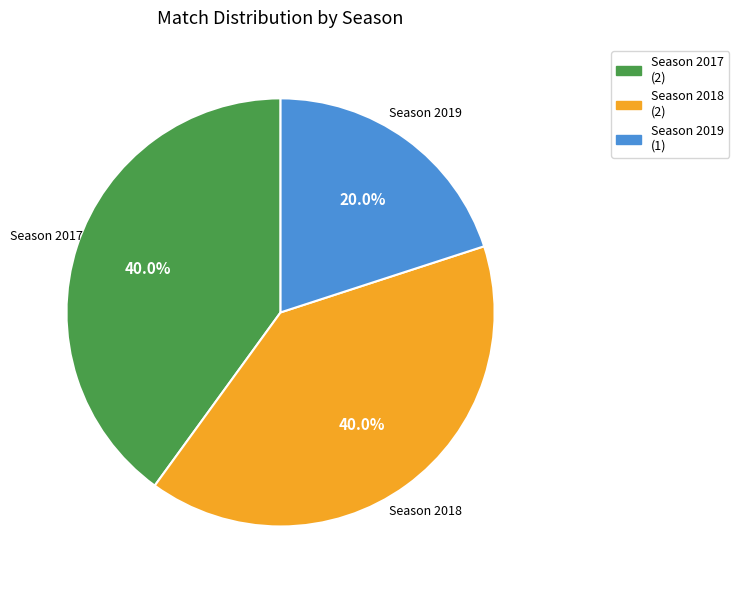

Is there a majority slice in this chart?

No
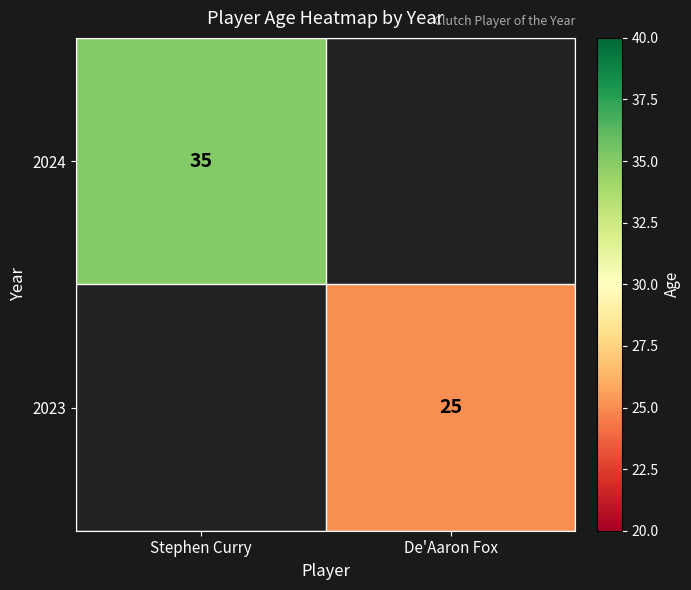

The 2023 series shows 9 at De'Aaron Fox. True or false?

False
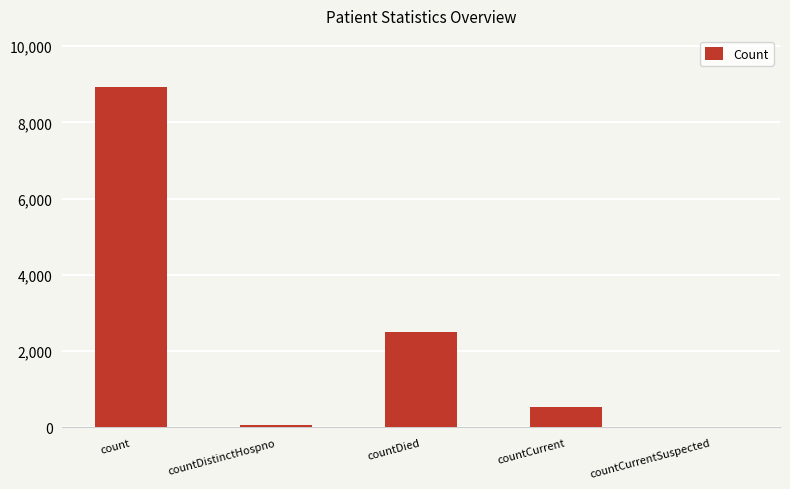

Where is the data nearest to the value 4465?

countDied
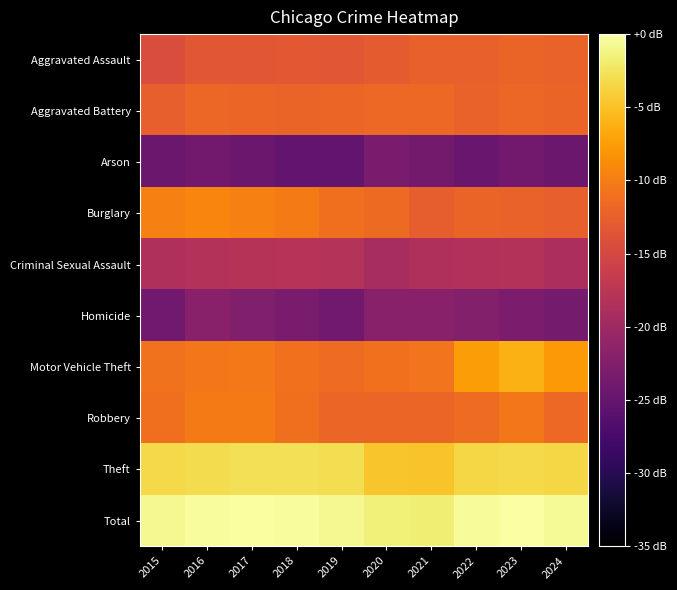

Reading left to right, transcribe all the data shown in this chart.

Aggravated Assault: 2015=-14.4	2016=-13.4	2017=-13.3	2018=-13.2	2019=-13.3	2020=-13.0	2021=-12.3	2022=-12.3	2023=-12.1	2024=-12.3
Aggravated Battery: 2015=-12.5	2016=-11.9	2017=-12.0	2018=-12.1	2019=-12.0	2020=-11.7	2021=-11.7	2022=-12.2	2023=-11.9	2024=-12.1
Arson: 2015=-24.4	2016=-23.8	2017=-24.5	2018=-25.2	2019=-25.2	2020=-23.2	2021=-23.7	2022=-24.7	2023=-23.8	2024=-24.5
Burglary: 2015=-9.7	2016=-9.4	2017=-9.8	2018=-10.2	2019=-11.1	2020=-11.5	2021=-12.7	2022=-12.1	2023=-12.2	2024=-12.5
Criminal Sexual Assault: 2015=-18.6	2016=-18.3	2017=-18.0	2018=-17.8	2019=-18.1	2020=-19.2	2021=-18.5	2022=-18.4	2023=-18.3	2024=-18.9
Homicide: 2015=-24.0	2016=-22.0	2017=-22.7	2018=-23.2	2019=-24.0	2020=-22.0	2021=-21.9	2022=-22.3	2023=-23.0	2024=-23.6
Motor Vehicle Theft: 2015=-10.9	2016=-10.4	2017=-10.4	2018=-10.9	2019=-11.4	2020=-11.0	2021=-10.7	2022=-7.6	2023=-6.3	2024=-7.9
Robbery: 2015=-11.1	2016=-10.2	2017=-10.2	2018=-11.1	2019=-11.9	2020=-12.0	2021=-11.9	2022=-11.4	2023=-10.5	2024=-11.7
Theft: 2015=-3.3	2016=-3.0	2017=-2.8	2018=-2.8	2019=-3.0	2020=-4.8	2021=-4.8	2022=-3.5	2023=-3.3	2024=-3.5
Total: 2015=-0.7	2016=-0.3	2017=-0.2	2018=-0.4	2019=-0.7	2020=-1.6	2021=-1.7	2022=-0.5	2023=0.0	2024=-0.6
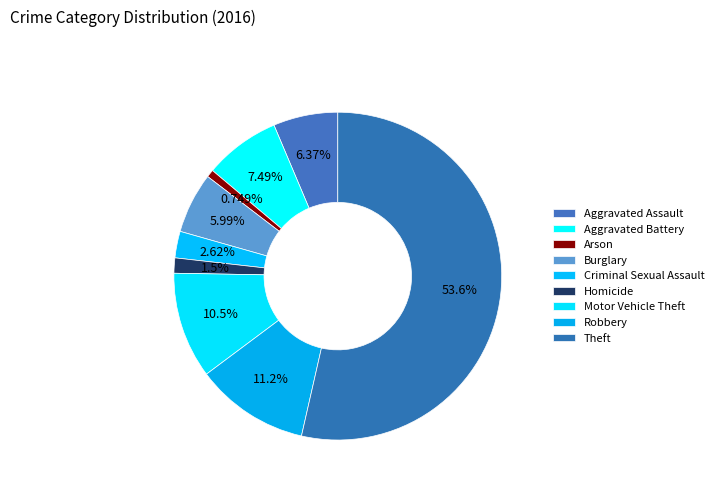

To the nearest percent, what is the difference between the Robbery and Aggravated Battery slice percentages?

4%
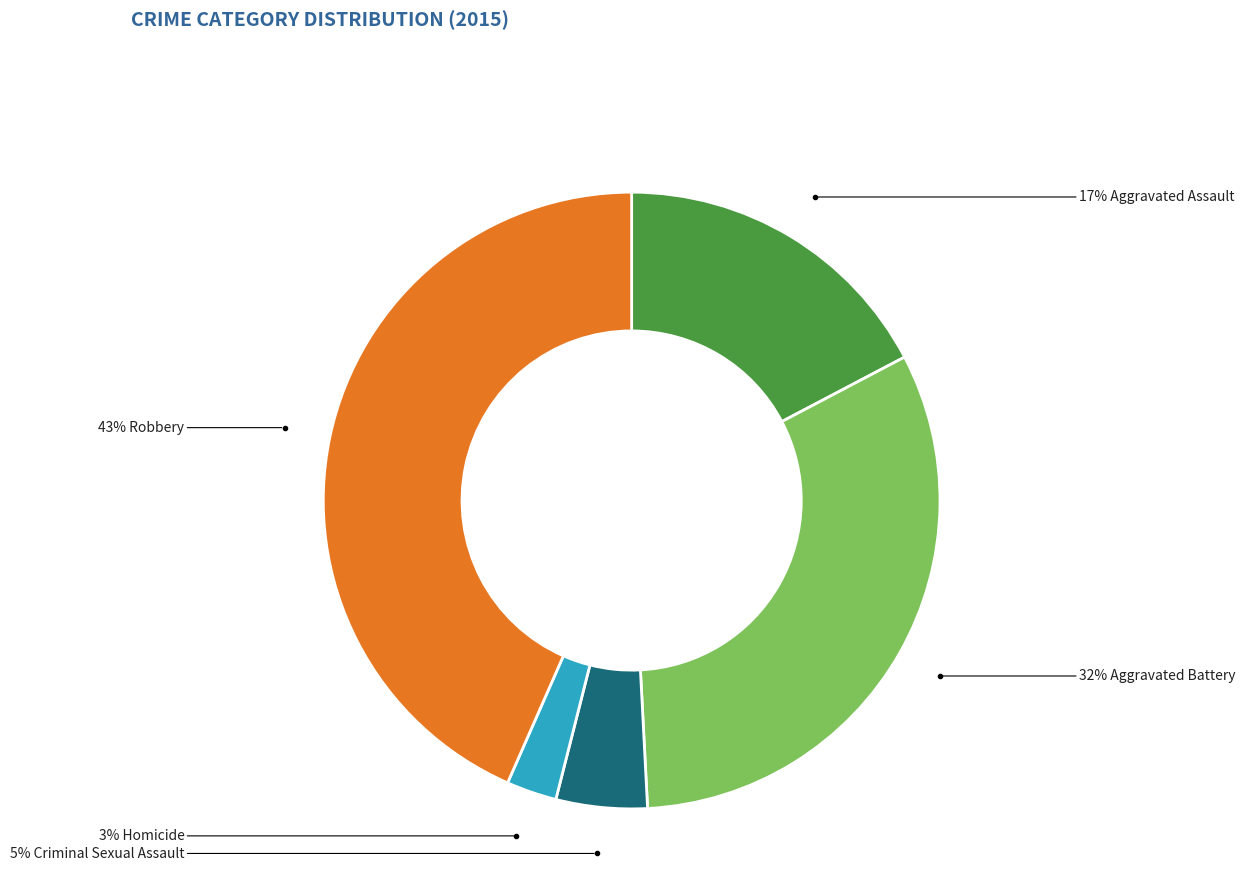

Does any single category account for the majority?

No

■ **Assignment**: Rewrite all of the lines above, changing every "chart" to "graph" and keeping everything else the same. Leave out the pictures.

■ **Exercise solution**:
Is there a majority slice in this graph?

No

The 2023 series shows 9 at De'Aaron Fox. True or false?

False

Where is the data nearest to the value 4465?

countDied

Reading left to right, transcribe all the data shown in this graph.

Aggravated Assault: 2015=-14.4	2016=-13.4	2017=-13.3	2018=-13.2	2019=-13.3	2020=-13.0	2021=-12.3	2022=-12.3	2023=-12.1	2024=-12.3
Aggravated Battery: 2015=-12.5	2016=-11.9	2017=-12.0	2018=-12.1	2019=-12.0	2020=-11.7	2021=-11.7	2022=-12.2	2023=-11.9	2024=-12.1
Arson: 2015=-24.4	2016=-23.8	2017=-24.5	2018=-25.2	2019=-25.2	2020=-23.2	2021=-23.7	2022=-24.7	2023=-23.8	2024=-24.5
Burglary: 2015=-9.7	2016=-9.4	2017=-9.8	2018=-10.2	2019=-11.1	2020=-11.5	2021=-12.7	2022=-12.1	2023=-12.2	2024=-12.5
Criminal Sexual Assault: 2015=-18.6	2016=-18.3	2017=-18.0	2018=-17.8	2019=-18.1	2020=-19.2	2021=-18.5	2022=-18.4	2023=-18.3	2024=-18.9
Homicide: 2015=-24.0	2016=-22.0	2017=-22.7	2018=-23.2	2019=-24.0	2020=-22.0	2021=-21.9	2022=-22.3	2023=-23.0	2024=-23.6
Motor Vehicle Theft: 2015=-10.9	2016=-10.4	2017=-10.4	2018=-10.9	2019=-11.4	2020=-11.0	2021=-10.7	2022=-7.6	2023=-6.3	2024=-7.9
Robbery: 2015=-11.1	2016=-10.2	2017=-10.2	2018=-11.1	2019=-11.9	2020=-12.0	2021=-11.9	2022=-11.4	2023=-10.5	2024=-11.7
Theft: 2015=-3.3	2016=-3.0	2017=-2.8	2018=-2.8	2019=-3.0	2020=-4.8	2021=-4.8	2022=-3.5	2023=-3.3	2024=-3.5
Total: 2015=-0.7	2016=-0.3	2017=-0.2	2018=-0.4	2019=-0.7	2020=-1.6	2021=-1.7	2022=-0.5	2023=0.0	2024=-0.6

To the nearest percent, what is the difference between the Robbery and Aggravated Battery slice percentages?

4%

Does any single category account for the majority?

No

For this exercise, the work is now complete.